La maggior parte degli economisti oggi non si chiede chi governa l’economia globale, visualizzandola come un mercato competitivo decentralizzato che non può essere governato. Eppure nuove prove suggeriscono che il peso economico globale è altamente concentrato tra le grandi società transnazionali interconnesse.
L'economista di oggi
Punti di vista di contributori esperti.
Tre esperti svizzeri di analisi di reti complesse hanno recentemente esaminato l’architettura della proprietà internazionale, analizzando un ampio database di società transnazionali. Hanno concluso che gran parte del controllo risiede in un nucleo relativamente piccolo di istituzioni finanziarie, con circa 147 società strettamente collegate che controllano circa il 40% della ricchezza totale della rete.
La loro analisi si basa in larga misura sulla topologia di rete, una metodologia che i biologi utilizzano con buoni risultati. Un articolo della rivista britannica New Scientist descrive la ricerca come prova di un’oligarchia finanziaria globale.
I dettagli tecnici dell’analisi economica della rete sono scoraggianti, ma le metafore evocano un episodio di “Star Trek”: la rete è descritta come una “super entità” a forma di papillon di proprietà aziendale concentrata. Non si può fare a meno di preoccuparsi delle minacce alla sicurezza dell'astronave Enterprise.

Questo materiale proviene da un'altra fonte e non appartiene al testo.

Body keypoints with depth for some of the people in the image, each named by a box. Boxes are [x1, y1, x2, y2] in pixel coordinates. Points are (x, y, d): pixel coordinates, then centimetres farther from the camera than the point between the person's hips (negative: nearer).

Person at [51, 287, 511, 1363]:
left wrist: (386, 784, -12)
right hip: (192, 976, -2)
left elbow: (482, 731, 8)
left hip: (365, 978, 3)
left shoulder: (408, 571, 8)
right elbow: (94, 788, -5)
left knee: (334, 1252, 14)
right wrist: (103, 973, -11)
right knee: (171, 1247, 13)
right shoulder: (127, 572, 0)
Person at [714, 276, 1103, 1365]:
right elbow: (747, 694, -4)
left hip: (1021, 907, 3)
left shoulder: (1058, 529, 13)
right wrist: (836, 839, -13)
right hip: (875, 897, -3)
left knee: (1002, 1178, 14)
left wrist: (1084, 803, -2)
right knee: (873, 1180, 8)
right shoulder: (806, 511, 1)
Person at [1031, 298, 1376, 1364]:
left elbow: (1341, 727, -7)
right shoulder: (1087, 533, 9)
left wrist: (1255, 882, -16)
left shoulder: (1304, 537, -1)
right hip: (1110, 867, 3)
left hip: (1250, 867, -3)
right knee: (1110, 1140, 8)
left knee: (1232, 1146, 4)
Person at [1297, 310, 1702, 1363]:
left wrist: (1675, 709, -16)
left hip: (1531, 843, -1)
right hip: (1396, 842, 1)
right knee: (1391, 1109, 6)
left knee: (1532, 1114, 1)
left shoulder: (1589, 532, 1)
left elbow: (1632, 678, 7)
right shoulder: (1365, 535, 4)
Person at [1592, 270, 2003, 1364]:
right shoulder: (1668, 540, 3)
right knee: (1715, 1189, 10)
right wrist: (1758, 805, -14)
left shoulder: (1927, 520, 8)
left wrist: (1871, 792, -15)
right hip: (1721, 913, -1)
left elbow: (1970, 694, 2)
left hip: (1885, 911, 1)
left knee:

Negli ultimi anni, la ricerca sull’organizzazione industriale si è concentrata più sulla strategia aziendale che sulle conseguenze sociali. Un recente articolo sulla rivista socialista Monthly Review, di John Bellamy Foster, Robert W. McChesney e R. Jamil Janna, critica sia gli economisti tradizionali che quelli di sinistra per la loro mancanza di attenzione al potere monopolistico.
Concentrandosi sugli Stati Uniti, notano che la percentuale delle industrie manifatturiere in cui le quattro società più grandi rappresentano almeno il 50% del valore delle spedizioni è aumentata fino a quasi il 40%, rispetto al 25% circa del 1987.
Ancora più sorprendente è l’aumento del consolidamento del commercio al dettaglio, che riflette in gran parte un “effetto Wal-Mart”. Nel 1992, le prime quattro società rappresentavano circa il 47% di tutte le vendite di beni generali. Nel 2007 la loro quota aveva raggiunto il 73.2%.
Il settore bancario, tuttavia, ha la meglio. Citando il mio collega blogger di Economix Simon Johnson, l'articolo della Monthly Review rileva che nel 1995, le sei maggiori società di partecipazione bancaria (JPMorgan Chase, Bank of America, Citigroup, Wells Fargo, Goldman Sachs e Morgan Stanley) avevano un patrimonio pari al 17% del prodotto interno lordo negli Stati Uniti. Nel terzo trimestre del 2010 questa percentuale era salita al 64%.
Alcune di queste società hanno subito cambiamenti di nome nel processo. Un grafico pubblicato circa un anno fa su Mother Jones illustra magnificamente la storia della loro fusione.
Le grandi aziende sono spesso in grado di offrire prezzi inferiori rispetto a quelle piccole perché possono trarre vantaggio dalle economie di scala. D’altra parte, se il loro potere di mercato raggiunge un certo livello, possono aumentare i prezzi quanto vogliono. Le conseguenze della concentrazione economica per i consumatori sono complicate da impatti più difficili da rintracciare sulle piccole imprese, sui lavoratori americani e sulle piccole imprese.
La concentrazione del potere economico al vertice distilla il potere politico nei modi descritti molto tempo fa dal sociologo William Domhoff nel suo classico "Who Rules America?" Il relativo sito Web fornisce informazioni aggiornate, esortando gli odierni "agenti del cambiamento" a condurre seriamente la ricerca scientifica sociale.
Le preoccupazioni dell’opinione pubblica riguardo alla concentrazione economica sono alimentate dai tempi difficili. Il Congresso autorizzò un’indagine su vasta scala sull’argomento ai tempi della Grande Depressione.
Sembra che sia giunto il momento per un aggiornamento completamente internazionale.
Nancy Folbre è una professoressa di economia presso l'Università del Massachusetts, Amherst.